Co-op missions are similarly freeform. Both generals can choose to mix and match similar forces and push together on their objectives, or to coordinate and specialise. This is Company of Heroes as an aggressive kid's toybox, allowing you to either pull out your favourite soldiers to win the fight your way, or asking you to battle back against almost-overpowering odds in a way the campaign rarely does.
I found most of the character and cleverness that was missing from CoH2's campaign mode in these Theatre of War missions. I found yet more in the game's multiplayer: replacing the game's slightly wonky AI with real humans makes for ludicrously tense matches, even if a few tactics – mortar spam, particularly – feel entirely too effective for their own good. Both Theatre of War missions and multiplayer matches feed back into a central character: your own general, an upgradeable fellow who can select his combat bonuses, signature units and vehicle camouflage.

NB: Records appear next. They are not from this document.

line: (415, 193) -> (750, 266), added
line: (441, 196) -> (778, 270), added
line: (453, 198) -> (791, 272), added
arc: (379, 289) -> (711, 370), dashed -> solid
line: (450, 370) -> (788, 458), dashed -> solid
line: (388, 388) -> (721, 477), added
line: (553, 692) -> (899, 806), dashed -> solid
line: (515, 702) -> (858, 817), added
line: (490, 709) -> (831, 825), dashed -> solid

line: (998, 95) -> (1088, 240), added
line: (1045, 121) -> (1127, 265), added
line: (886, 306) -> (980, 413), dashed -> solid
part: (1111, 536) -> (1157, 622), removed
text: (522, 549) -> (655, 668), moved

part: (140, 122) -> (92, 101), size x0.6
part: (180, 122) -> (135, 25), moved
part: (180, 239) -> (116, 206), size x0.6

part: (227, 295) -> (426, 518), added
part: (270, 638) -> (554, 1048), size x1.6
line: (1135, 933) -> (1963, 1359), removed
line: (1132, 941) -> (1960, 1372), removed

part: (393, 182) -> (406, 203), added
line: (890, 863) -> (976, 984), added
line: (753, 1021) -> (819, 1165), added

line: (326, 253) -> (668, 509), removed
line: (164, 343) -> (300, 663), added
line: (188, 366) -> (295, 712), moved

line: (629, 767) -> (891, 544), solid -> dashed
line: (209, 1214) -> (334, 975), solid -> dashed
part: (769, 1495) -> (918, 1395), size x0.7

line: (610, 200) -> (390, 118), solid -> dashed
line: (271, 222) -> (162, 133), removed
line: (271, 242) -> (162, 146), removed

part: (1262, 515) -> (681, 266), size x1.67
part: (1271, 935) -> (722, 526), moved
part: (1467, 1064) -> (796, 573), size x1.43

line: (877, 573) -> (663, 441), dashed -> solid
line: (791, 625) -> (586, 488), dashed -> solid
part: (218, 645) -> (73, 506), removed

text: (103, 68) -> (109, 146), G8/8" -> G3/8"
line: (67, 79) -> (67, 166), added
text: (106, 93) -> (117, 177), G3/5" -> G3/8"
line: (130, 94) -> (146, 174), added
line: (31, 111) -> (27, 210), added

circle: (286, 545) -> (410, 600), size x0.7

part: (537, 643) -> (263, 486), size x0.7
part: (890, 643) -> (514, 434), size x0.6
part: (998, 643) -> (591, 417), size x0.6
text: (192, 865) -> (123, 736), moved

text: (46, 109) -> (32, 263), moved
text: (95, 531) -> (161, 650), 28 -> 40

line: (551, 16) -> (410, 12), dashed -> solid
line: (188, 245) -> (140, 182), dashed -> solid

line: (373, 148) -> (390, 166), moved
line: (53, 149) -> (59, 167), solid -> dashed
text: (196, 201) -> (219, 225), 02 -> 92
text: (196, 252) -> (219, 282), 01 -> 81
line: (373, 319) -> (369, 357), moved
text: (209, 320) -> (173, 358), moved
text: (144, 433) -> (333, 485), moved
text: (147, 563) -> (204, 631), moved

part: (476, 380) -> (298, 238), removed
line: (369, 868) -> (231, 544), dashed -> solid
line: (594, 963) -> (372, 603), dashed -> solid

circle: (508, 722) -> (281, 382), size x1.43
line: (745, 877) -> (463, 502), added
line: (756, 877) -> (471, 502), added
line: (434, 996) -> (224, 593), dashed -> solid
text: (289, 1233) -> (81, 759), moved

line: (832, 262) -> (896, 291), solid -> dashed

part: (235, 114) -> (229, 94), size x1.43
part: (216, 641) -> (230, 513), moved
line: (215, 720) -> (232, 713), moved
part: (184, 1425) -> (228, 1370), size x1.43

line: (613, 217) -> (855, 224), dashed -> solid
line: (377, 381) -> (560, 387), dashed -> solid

I went for a shock specialist for his ability to field flamethrower tanks: nasty little brutes that can rumble into fortified positions before squirting out jets of fire. Generals have buffs and boosts that can be switched out once you've unlocked them – my Soviet Guards now have a 5% health increase after I used the unit to kill 40 Panzer Grenadiers – creating a compulsion loop that means I've already plotted how I'm going to go back and kill the next 250 tiny, pretend people.
And despite the niggles and deficiencies I've pointed out here, I do want to go back and kill them. CoH2 takes its lessons from history very literally. Like the Red Army it depicts, it wages its war by throwing everything forward at once, and like that Red Army, too many casualties were left to die along the way. It's sometimes clumsy, a game that can't maintain all its systems, with too many disparate moving parts to feel consistently coherent. But the final result, despite the small losses along the way, is a winner.
Company of Heroes 2 is the USSR of real-time strategy games: huge, powerful and just a little bit broken.